Le Docteur Le Melletier reprend les mêmes éléments en s’appuyant sur la coutume de Normandie de Basnage en précisant que « les colombiers étaient pour leur possesseur une source de profit non négligeable. La chair des jeunes pigeons, dénichés avant qu’ils aient volé, était très appréciée ainsi que les œufs, et la fiente de pigeon (la colombine) était un excellent engrais. Par contre les pigeons, qu’il était interdit de tuer sous peine de sanctions sévères, faisaient de grands dégâts dans les labours environnants et obligeaient les paysans à garder les champs pour les éloigner au moment des semailles et des récoltes.

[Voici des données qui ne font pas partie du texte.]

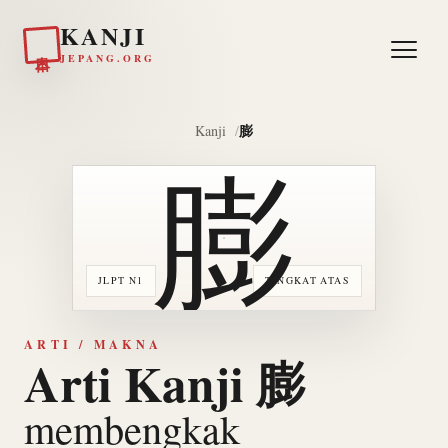
KANJI
日本
JEPANG.ORG
膨
Kanji
膨
JLPT N1
TINGKAT ATAS
ARTI / MAKNA
Arti Kanji 膨
membengkak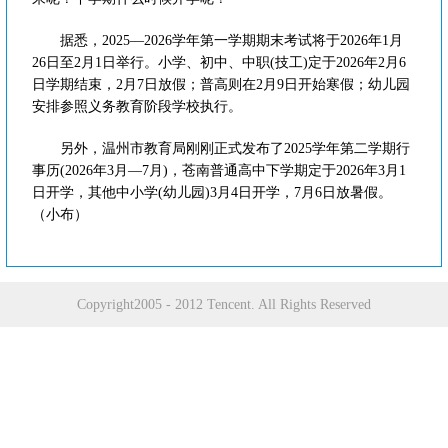
据悉，2025—2026学年第一学期期末考试将于2026年1月
26日至2月1日举行。小学、初中、中职(技工)定于2026年2月6
日学期结束，2月7日放假；普高则在2月9日开始寒假；幼儿园
安排参照义务教育阶段学校执行。
另外，温州市教育局刚刚正式发布了2025学年第二学期行
事历(2026年3月—7月)，苍南普通高中下学期定于2026年3月1
日开学，其他中小学(幼儿园)3月4日开学，7月6日放暑假。
（小布）
Copyright2005 - 2012 Tencent. All Rights Reserved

Le préjudice était d’autant plus grand qu’à cette époque, les terres labourées occupaient la plus grande partie du pays, pour des rendements médiocres ».

Source majeure de conflits, le Parlement de Normandie avait ordonné à plusieurs reprises la destruction « des colombiers usurpés par des personnes n’ayant pas le droit de les avoir ». Subissant des préjudices importants, les paysans ne manquaient jamais de révéler chaque irrégularité.

Bibliographie

Je voudrais partager mes sources d’informations et leur rendre hommage. Il s’agit de l’Abbé Hulmel, de René Lepelley, de Anne-Marie Flambart Héricher professeur à l’Université de Rouen, du Docteur Le Melletier auteur d’articles sur les colombiers, de Jacqueline Musset professeur à l’Université de Caen, du Docteur Jean Fournée qui m’a transmis sa passion pour l’archéologie, de Fernand Lechanteur professeur, linguiste et écrivain en langue normande auteur de la fameuse phrase souvent reprise depuis :

« Quand on sait d’où l’on vient, l’on sait mieux où l’on va ».